**Dataset records**
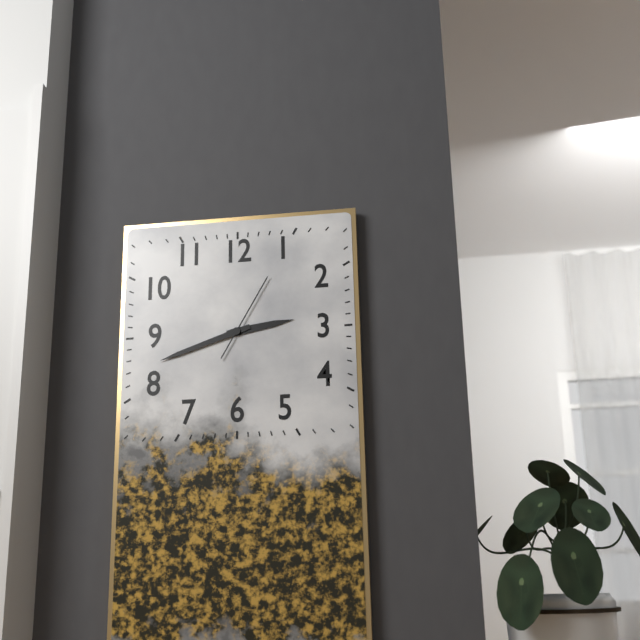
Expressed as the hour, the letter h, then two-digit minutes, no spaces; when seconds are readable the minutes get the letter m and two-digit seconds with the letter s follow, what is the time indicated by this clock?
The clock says 2h42m05s
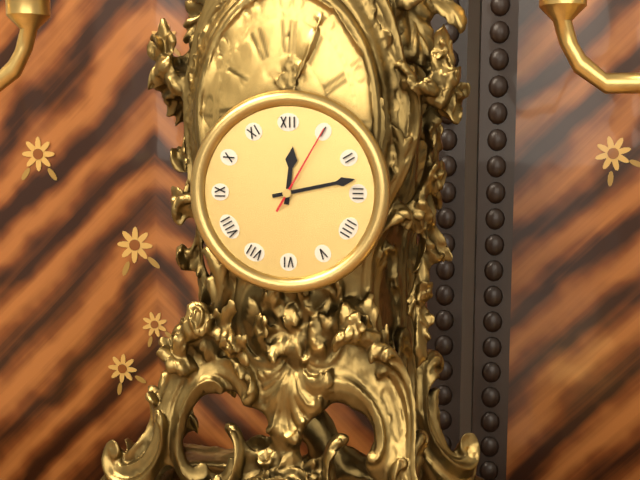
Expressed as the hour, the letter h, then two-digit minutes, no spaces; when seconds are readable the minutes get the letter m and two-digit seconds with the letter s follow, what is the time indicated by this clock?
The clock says 12h13m05s
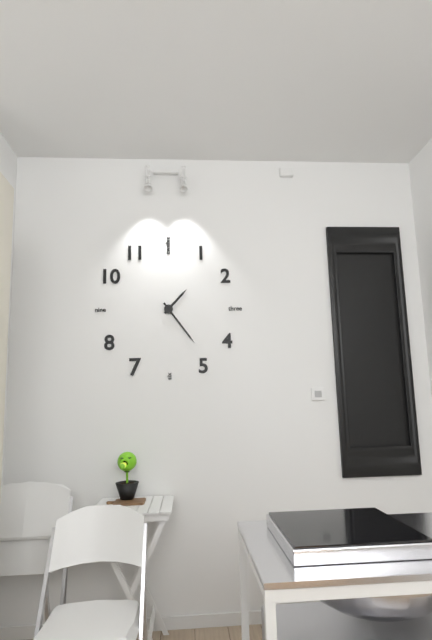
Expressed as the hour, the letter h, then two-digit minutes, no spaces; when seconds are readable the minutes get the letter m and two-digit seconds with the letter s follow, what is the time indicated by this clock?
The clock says 1h24
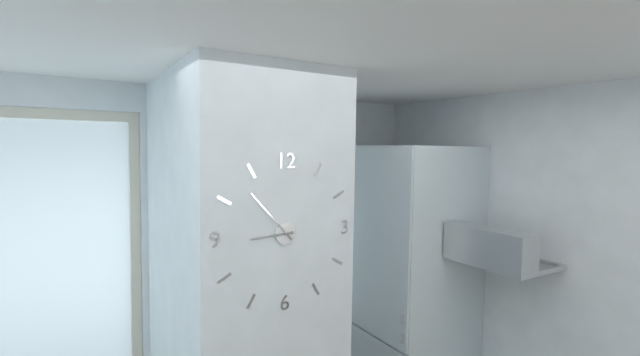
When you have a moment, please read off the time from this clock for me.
8:53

**To do**
Return all the rows above word for word, leaving out the pictures.

**Result of the task**
Expressed as the hour, the letter h, then two-digit minutes, no spaces; when seconds are readable the minutes get the letter m and two-digit seconds with the letter s follow, what is the time indicated by this clock?
The clock says 2h42m05s
Expressed as the hour, the letter h, then two-digit minutes, no spaces; when seconds are readable the minutes get the letter m and two-digit seconds with the letter s follow, what is the time indicated by this clock?
The clock says 12h13m05s
Expressed as the hour, the letter h, then two-digit minutes, no spaces; when seconds are readable the minutes get the letter m and two-digit seconds with the letter s follow, what is the time indicated by this clock?
The clock says 1h24
When you have a moment, please read off the time from this clock for me.
8:53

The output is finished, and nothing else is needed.